• **Data extract**:
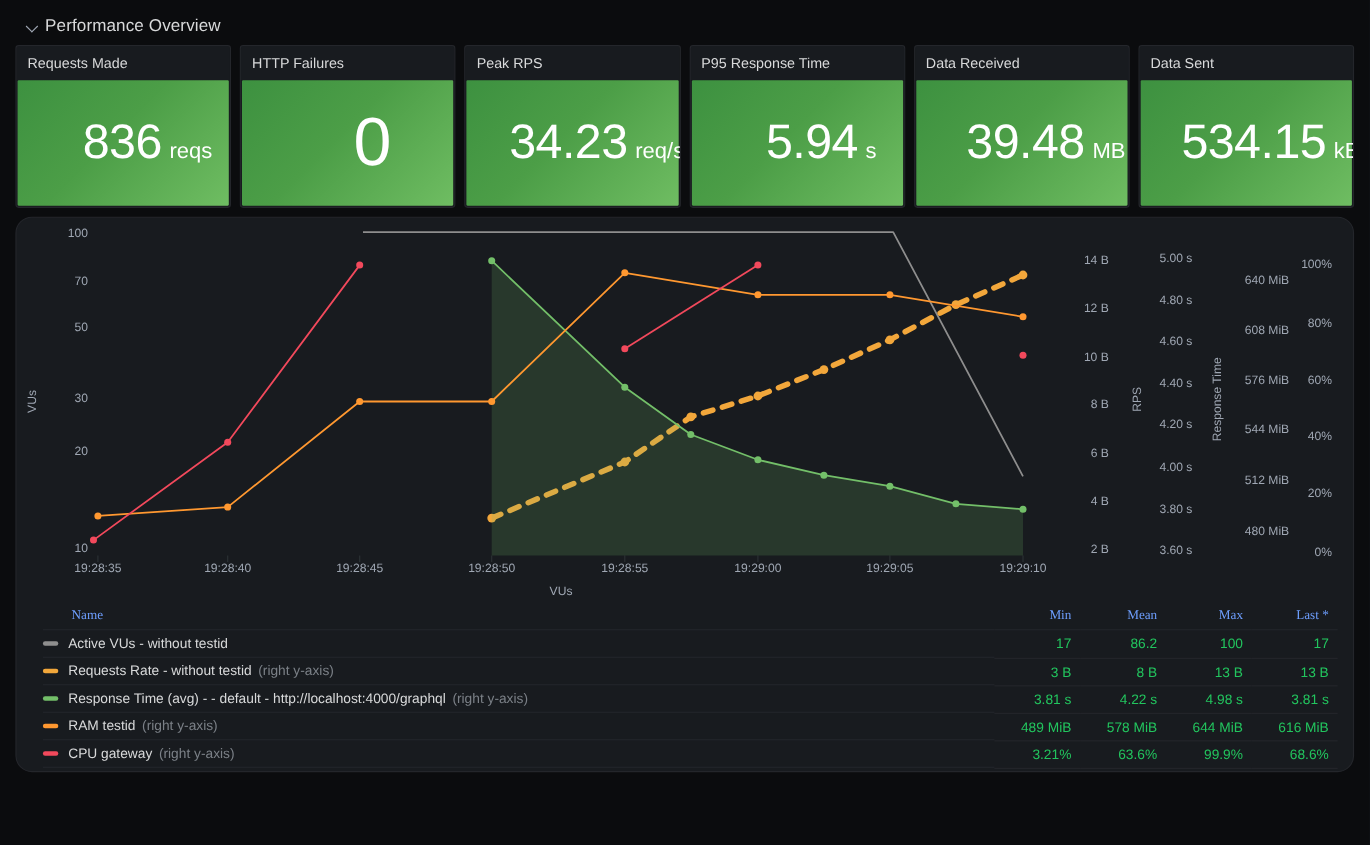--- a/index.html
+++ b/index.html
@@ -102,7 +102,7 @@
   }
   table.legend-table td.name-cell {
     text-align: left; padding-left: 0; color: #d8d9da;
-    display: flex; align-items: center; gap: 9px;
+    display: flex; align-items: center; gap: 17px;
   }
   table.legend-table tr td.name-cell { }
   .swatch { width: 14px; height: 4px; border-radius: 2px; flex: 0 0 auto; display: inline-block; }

• **Exercise directions**:
Find each line of the data above that holds the word "table", then copy it.

• **Answer section**:
   table.legend-table td.name-cell {
   table.legend-table tr td.name-cell { }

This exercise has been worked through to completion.